Tag 4 im Prozess gegen die Hells Angels: Die Marathon-Aussage eines Guardia CivilJohannes Krayer

Am Nationalen Gerichtshof in San Fernando de Henares nahe Madrid ist am Donnerstagvormittag (26.1.) der vierte Verhandlungstag im Prozess gegen die Rockerbande Hells Angels und Rockerboss Frank Hanebuth gestartet. Der erste Zeuge sagte nun aus, und obwohl es erneut ein langer Tag wurde, blieb es bei einer einzigen Zeugenbefragung. Es handelte sich um einen ranghohen Guardia Civil, der die Ermittlungen gegen die Hells Angels auf Mallorca geleitet hatte.

Zunächst wurde er von der Staatsanwaltschaft befragt, wie die Guardia Civil zu der Einschätzung kam, dass es sich bei den Hells Angels auf Mallorca um eine kriminelle Vereinigung handele. Das ist ein ganz zentraler Punkt im Prozess gegen die Rockerbande. Denn nur wenn der Vorwurf einer kriminellen Vereinigung gerechtfertigt ist, wäre auch das Abhören der Telefone erlaubt - auf die Erkenntnisse aus den Telefongesprächen stützt sich ein großer Teil der Anklageschrift gegen die insgesamt 49 Angeklagten, von denen 34 bereits am ersten Prozesstag Deals mit der Staatsanwaltschaft geschlossen hatten und der Verhandlung somit nicht mehr folgen müssen.

Viele Hells Angels seien straffällig

Der Guardia Civil verwies zunächst auf Studien, nach denen ein beträchtlicher Teil der Hells Angels weltweit Vorstrafen hätten. Auch auf Mallorca seien viele der Mitglieder straffällig gewesen. Das habe man unter anderem daraus geschlossen, dass mehrere von ihnen - etwa die Brüder Y. - einen luxuriösen Lebensstil führten, aber keinerlei Eigentum auf ihren Namen hatten.

Auch habe etwa A. Y. eine Vorstrafe wegen Zuhälterei in den 90er-Jahren in Deutschland.

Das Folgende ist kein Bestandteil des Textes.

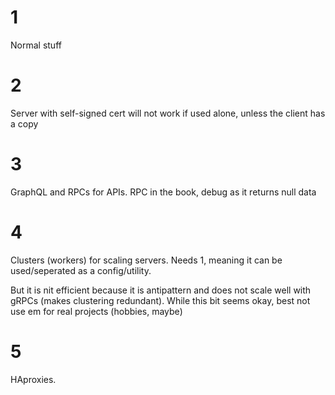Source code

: * 1
Normal stuff

* 2
Server with self-signed cert will not work if used alone, unless the
client has a copy

* 3
GraphQL and RPCs for APIs. RPC in the book, debug as it returns null
data

* 4
Clusters (workers) for scaling servers. Needs 1, meaning it can be
used/seperated as a config/utility.

But it is nit efficient because it is antipattern and does not scale
well with gRPCs (makes clustering redundant). While this bit seems
okay, best not use em for real projects (hobbies, maybe)

* 5
HAproxies. 
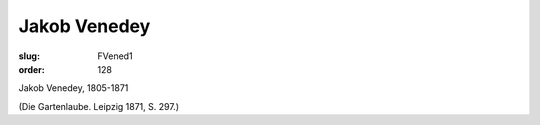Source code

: Jakob Venedey
=============

:slug: FVened1
:order: 128

Jakob Venedey, 1805-1871

.. class:: source

  (Die Gartenlaube. Leipzig 1871, S. 297.)
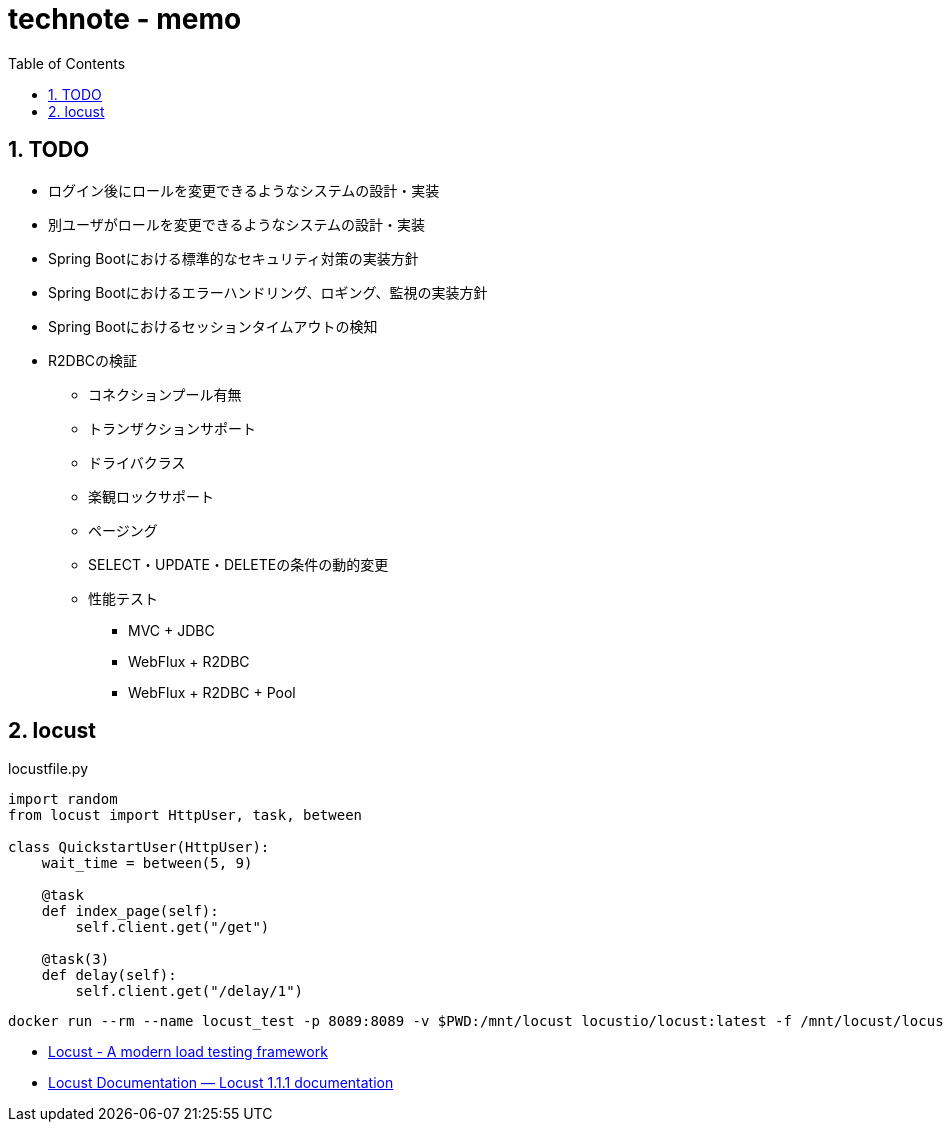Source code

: :toc: left
:toctitle: 目次
:sectnums:
:sectanchors:
:sectinks:
:chapter-label:

= technote - memo

== TODO

* ログイン後にロールを変更できるようなシステムの設計・実装
* 別ユーザがロールを変更できるようなシステムの設計・実装
* Spring Bootにおける標準的なセキュリティ対策の実装方針
* Spring Bootにおけるエラーハンドリング、ロギング、監視の実装方針
* Spring Bootにおけるセッションタイムアウトの検知
* R2DBCの検証
** コネクションプール有無
** トランザクションサポート
** ドライバクラス
** 楽観ロックサポート
** ページング
** SELECT・UPDATE・DELETEの条件の動的変更
** 性能テスト
*** MVC + JDBC
*** WebFlux + R2DBC
*** WebFlux + R2DBC + Pool


== locust


[source, python]
.locustfile.py
----
import random
from locust import HttpUser, task, between

class QuickstartUser(HttpUser):
    wait_time = between(5, 9)

    @task
    def index_page(self):
        self.client.get("/get")

    @task(3)
    def delay(self):
        self.client.get("/delay/1")
----

[source]
----
docker run --rm --name locust_test -p 8089:8089 -v $PWD:/mnt/locust locustio/locust:latest -f /mnt/locust/locustfile.py
----

* link:https://locust.io/[Locust - A modern load testing framework]
* link:https://docs.locust.io/en/stable/index.html[Locust Documentation — Locust 1.1.1 documentation]
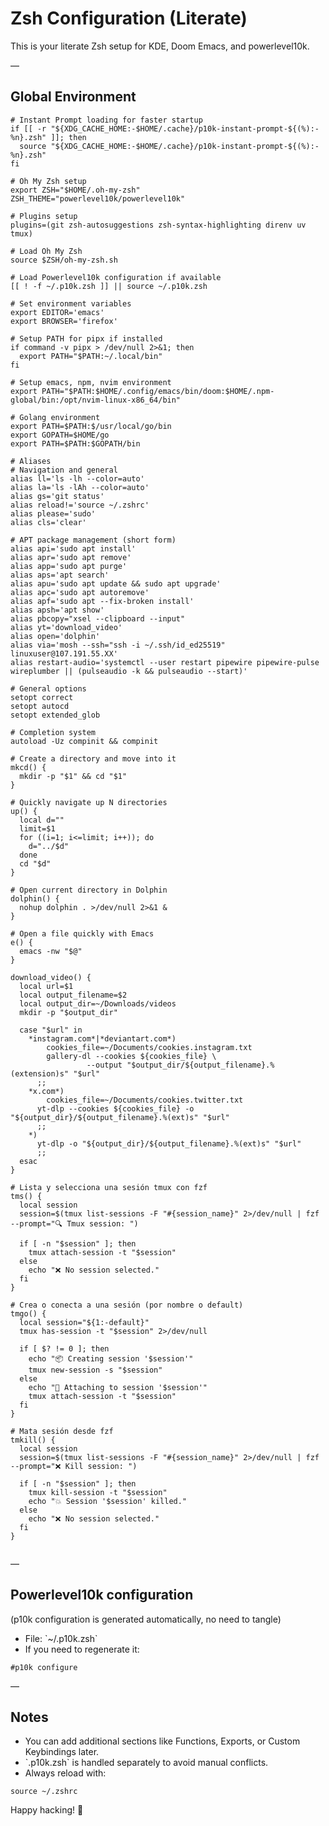 * Zsh Configuration (Literate)

This is your literate Zsh setup for KDE, Doom Emacs, and powerlevel10k.

---

** Global Environment

#+PROPERTY: header-args :results none
#+begin_src shell :tangle ~/.zshrc
# Instant Prompt loading for faster startup
if [[ -r "${XDG_CACHE_HOME:-$HOME/.cache}/p10k-instant-prompt-${(%):-%n}.zsh" ]]; then
  source "${XDG_CACHE_HOME:-$HOME/.cache}/p10k-instant-prompt-${(%):-%n}.zsh"
fi

# Oh My Zsh setup
export ZSH="$HOME/.oh-my-zsh"
ZSH_THEME="powerlevel10k/powerlevel10k"

# Plugins setup
plugins=(git zsh-autosuggestions zsh-syntax-highlighting direnv uv tmux)

# Load Oh My Zsh
source $ZSH/oh-my-zsh.sh

# Load Powerlevel10k configuration if available
[[ ! -f ~/.p10k.zsh ]] || source ~/.p10k.zsh

# Set environment variables
export EDITOR='emacs'
export BROWSER='firefox'

# Setup PATH for pipx if installed
if command -v pipx > /dev/null 2>&1; then
  export PATH="$PATH:~/.local/bin"
fi

# Setup emacs, npm, nvim environment
export PATH="$PATH:$HOME/.config/emacs/bin/doom:$HOME/.npm-global/bin:/opt/nvim-linux-x86_64/bin"

# Golang environment
export PATH=$PATH:$/usr/local/go/bin
export GOPATH=$HOME/go
export PATH=$PATH:$GOPATH/bin

# Aliases
# Navigation and general
alias ll='ls -lh --color=auto'
alias la='ls -lAh --color=auto'
alias gs='git status'
alias reload!='source ~/.zshrc'
alias please='sudo'
alias cls='clear'

# APT package management (short form)
alias api='sudo apt install'
alias apr='sudo apt remove'
alias app='sudo apt purge'
alias aps='apt search'
alias apu='sudo apt update && sudo apt upgrade'
alias apc='sudo apt autoremove'
alias apf='sudo apt --fix-broken install'
alias apsh='apt show'
alias pbcopy="xsel --clipboard --input"
alias yt='download_video'
alias open='dolphin'
alias via='mosh --ssh="ssh -i ~/.ssh/id_ed25519" linuxuser@107.191.55.XX'
alias restart-audio='systemctl --user restart pipewire pipewire-pulse wireplumber || (pulseaudio -k && pulseaudio --start)'

# General options
setopt correct
setopt autocd
setopt extended_glob

# Completion system
autoload -Uz compinit && compinit

# Create a directory and move into it
mkcd() {
  mkdir -p "$1" && cd "$1"
}

# Quickly navigate up N directories
up() {
  local d=""
  limit=$1
  for ((i=1; i<=limit; i++)); do
    d="../$d"
  done
  cd "$d"
}

# Open current directory in Dolphin
dolphin() {
  nohup dolphin . >/dev/null 2>&1 &
}

# Open a file quickly with Emacs
e() {
  emacs -nw "$@"
}

download_video() {
  local url=$1
  local output_filename=$2
  local output_dir=~/Downloads/videos
  mkdir -p "$output_dir"

  case "$url" in
    ,*instagram.com*|*deviantart.com*)
        cookies_file=~/Documents/cookies.instagram.txt
        gallery-dl --cookies ${cookies_file} \
                 --output "$output_dir/${output_filename}.%(extension)s" "$url"
      ;;
    ,*x.com*)
        cookies_file=~/Documents/cookies.twitter.txt
      yt-dlp --cookies ${cookies_file} -o "${output_dir}/${output_filename}.%(ext)s" "$url"
      ;;
    ,*)
      yt-dlp -o "${output_dir}/${output_filename}.%(ext)s" "$url"
      ;;
  esac
}

# Lista y selecciona una sesión tmux con fzf
tms() {
  local session
  session=$(tmux list-sessions -F "#{session_name}" 2>/dev/null | fzf --prompt="🔍 Tmux session: ")

  if [ -n "$session" ]; then
    tmux attach-session -t "$session"
  else
    echo "❌ No session selected."
  fi
}

# Crea o conecta a una sesión (por nombre o default)
tmgo() {
  local session="${1:-default}"
  tmux has-session -t "$session" 2>/dev/null

  if [ $? != 0 ]; then
    echo "📦 Creating session '$session'"
    tmux new-session -s "$session"
  else
    echo "🔄 Attaching to session '$session'"
    tmux attach-session -t "$session"
  fi
}

# Mata sesión desde fzf
tmkill() {
  local session
  session=$(tmux list-sessions -F "#{session_name}" 2>/dev/null | fzf --prompt="❌ Kill session: ")

  if [ -n "$session" ]; then
    tmux kill-session -t "$session"
    echo "💥 Session '$session' killed."
  else
    echo "❌ No session selected."
  fi
}

#+end_src

---

** Powerlevel10k configuration

(p10k configuration is generated automatically, no need to tangle)

- File: `~/.p10k.zsh`
- If you need to regenerate it:

#+PROPERTY: header-args :results none
#+begin_src shell
#p10k configure
#+end_src

---

** Notes

- You can add additional sections like Functions, Exports, or Custom Keybindings later.
- `.p10k.zsh` is handled separately to avoid manual conflicts.
- Always reload with:

#+PROPERTY: header-args :results none
#+begin_src shell
source ~/.zshrc
#+end_src

Happy hacking! 🚀
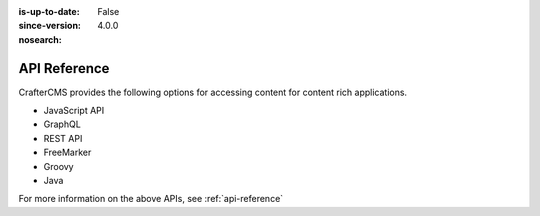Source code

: :is-up-to-date: False
:since-version: 4.0.0
:nosearch:

=============
API Reference
=============

CrafterCMS provides the following options for accessing content for content rich applications.

* JavaScript API
* GraphQL
* REST API
* FreeMarker
* Groovy
* Java

For more information on the above APIs, see :ref:`api-reference`
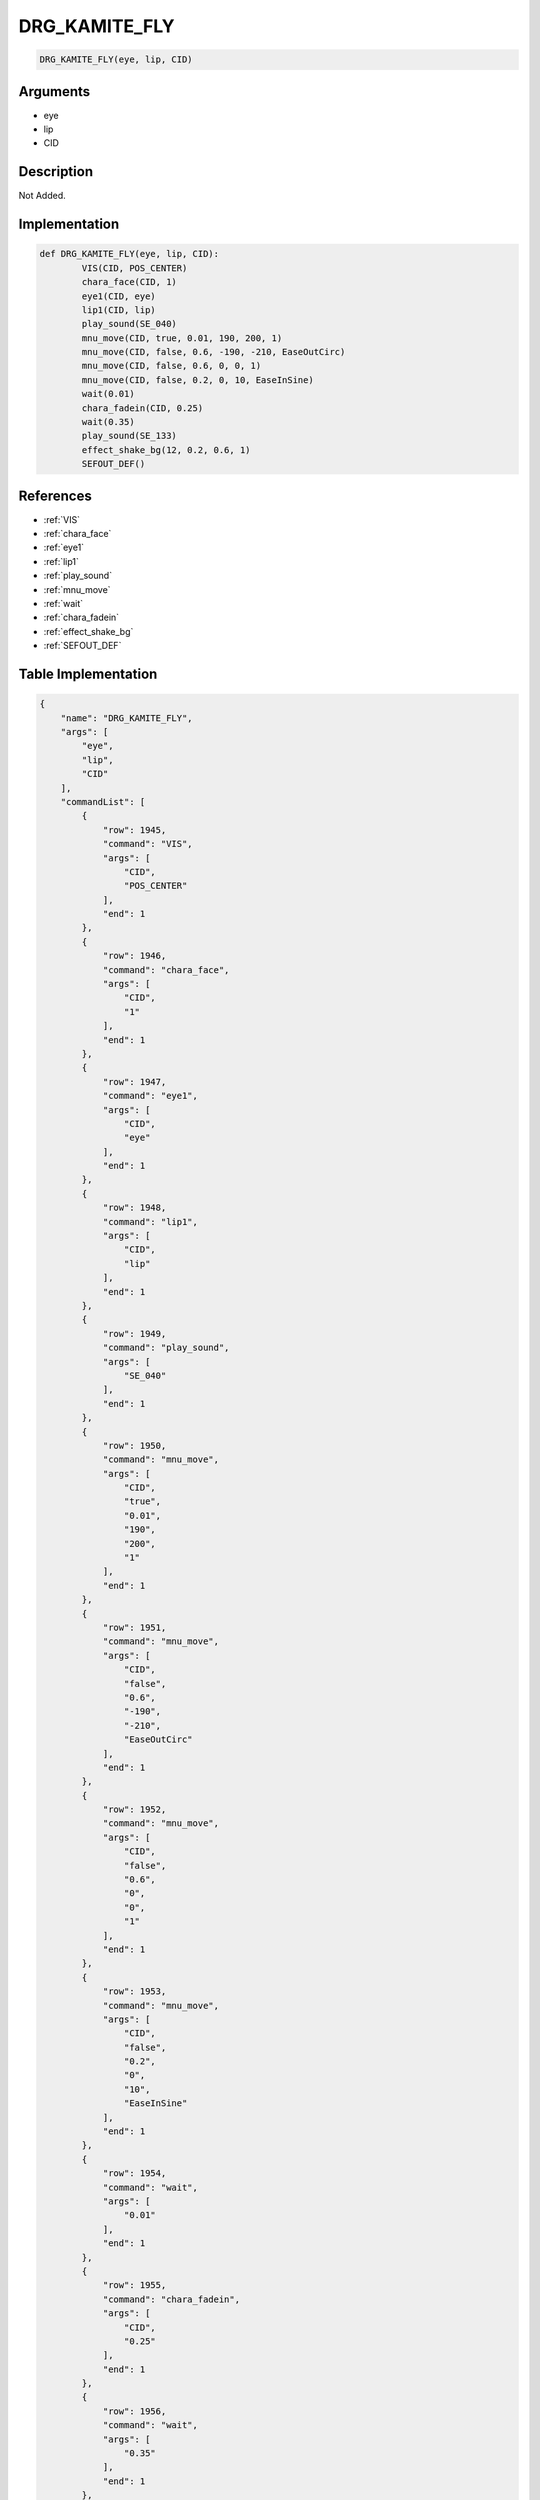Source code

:.. _DRG_KAMITE_FLY:

DRG_KAMITE_FLY
========================

.. code-block:: text

	DRG_KAMITE_FLY(eye, lip, CID)


Arguments
------------

* eye
* lip
* CID

Description
-------------

Not Added.

Implementation
-------------

.. code-block:: python

	def DRG_KAMITE_FLY(eye, lip, CID):
		VIS(CID, POS_CENTER)
		chara_face(CID, 1)
		eye1(CID, eye)
		lip1(CID, lip)
		play_sound(SE_040)
		mnu_move(CID, true, 0.01, 190, 200, 1)
		mnu_move(CID, false, 0.6, -190, -210, EaseOutCirc)
		mnu_move(CID, false, 0.6, 0, 0, 1)
		mnu_move(CID, false, 0.2, 0, 10, EaseInSine)
		wait(0.01)
		chara_fadein(CID, 0.25)
		wait(0.35)
		play_sound(SE_133)
		effect_shake_bg(12, 0.2, 0.6, 1)
		SEFOUT_DEF()

References
-------------
* :ref:`VIS`
* :ref:`chara_face`
* :ref:`eye1`
* :ref:`lip1`
* :ref:`play_sound`
* :ref:`mnu_move`
* :ref:`wait`
* :ref:`chara_fadein`
* :ref:`effect_shake_bg`
* :ref:`SEFOUT_DEF`

Table Implementation
-------------

.. code-block:: json

	{
	    "name": "DRG_KAMITE_FLY",
	    "args": [
	        "eye",
	        "lip",
	        "CID"
	    ],
	    "commandList": [
	        {
	            "row": 1945,
	            "command": "VIS",
	            "args": [
	                "CID",
	                "POS_CENTER"
	            ],
	            "end": 1
	        },
	        {
	            "row": 1946,
	            "command": "chara_face",
	            "args": [
	                "CID",
	                "1"
	            ],
	            "end": 1
	        },
	        {
	            "row": 1947,
	            "command": "eye1",
	            "args": [
	                "CID",
	                "eye"
	            ],
	            "end": 1
	        },
	        {
	            "row": 1948,
	            "command": "lip1",
	            "args": [
	                "CID",
	                "lip"
	            ],
	            "end": 1
	        },
	        {
	            "row": 1949,
	            "command": "play_sound",
	            "args": [
	                "SE_040"
	            ],
	            "end": 1
	        },
	        {
	            "row": 1950,
	            "command": "mnu_move",
	            "args": [
	                "CID",
	                "true",
	                "0.01",
	                "190",
	                "200",
	                "1"
	            ],
	            "end": 1
	        },
	        {
	            "row": 1951,
	            "command": "mnu_move",
	            "args": [
	                "CID",
	                "false",
	                "0.6",
	                "-190",
	                "-210",
	                "EaseOutCirc"
	            ],
	            "end": 1
	        },
	        {
	            "row": 1952,
	            "command": "mnu_move",
	            "args": [
	                "CID",
	                "false",
	                "0.6",
	                "0",
	                "0",
	                "1"
	            ],
	            "end": 1
	        },
	        {
	            "row": 1953,
	            "command": "mnu_move",
	            "args": [
	                "CID",
	                "false",
	                "0.2",
	                "0",
	                "10",
	                "EaseInSine"
	            ],
	            "end": 1
	        },
	        {
	            "row": 1954,
	            "command": "wait",
	            "args": [
	                "0.01"
	            ],
	            "end": 1
	        },
	        {
	            "row": 1955,
	            "command": "chara_fadein",
	            "args": [
	                "CID",
	                "0.25"
	            ],
	            "end": 1
	        },
	        {
	            "row": 1956,
	            "command": "wait",
	            "args": [
	                "0.35"
	            ],
	            "end": 1
	        },
	        {
	            "row": 1957,
	            "command": "play_sound",
	            "args": [
	                "SE_133"
	            ],
	            "end": 1
	        },
	        {
	            "row": 1958,
	            "command": "effect_shake_bg",
	            "args": [
	                "12",
	                "0.2",
	                "0.6",
	                "1"
	            ],
	            "end": 1
	        },
	        {
	            "row": 1959,
	            "command": "SEFOUT_DEF",
	            "args": [],
	            "end": 1
	        }
	    ]
	}

Sample
-------------

.. code-block:: json

	{}
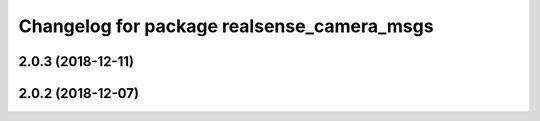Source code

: ^^^^^^^^^^^^^^^^^^^^^^^^^^^^^^^^^^^^^^^^^^^
Changelog for package realsense_camera_msgs
^^^^^^^^^^^^^^^^^^^^^^^^^^^^^^^^^^^^^^^^^^^

2.0.3 (2018-12-11)
------------------

2.0.2 (2018-12-07)
------------------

Der Guardia Civil gab im Grunde über einen langen Zeitraum mehr oder weniger die Ermittlungsakten wieder, ohne wirklich Neues beizutragen.

Der entscheidende Faktor für die Ermittlungen gegen die Hells Angels auf Mallorca sei dann eine Auseinandersetzung zwischen den Hells Angels und der Motorradbande "Gremium" an der Playa de Palma gewesen. Die Gremium-Mitglieder seien geflohen, als die Hells Angels Waffen gezückt hätten. Allerdings waren auch die Gremium-Mitglieder mit Macheten und Schlagwaffen ausgerüstet.

Charter "nicht offiziell eingeschrieben"

Zur Frage, die ebenfalls nicht ganz unwichtig ist, nämlich, ob zur Zeit der mutmaßlichen Straftaten zwischen 2011 und 2013 überhaupt ein Charter der Hells Angels auf Mallorca existierte - was Frank Hanebuth und andere bestreiten -, sagte der Guardia Civil: "Es gab ein Charter, das war allerdings nicht offiziell eingeschrieben." Und zwar deshalb, damit man nach der Auflösung des Hannover-Charters nicht wisse, dass die selben Mitglieder ein neues Charter eröffnet haben, behauptete der Guardia Civil.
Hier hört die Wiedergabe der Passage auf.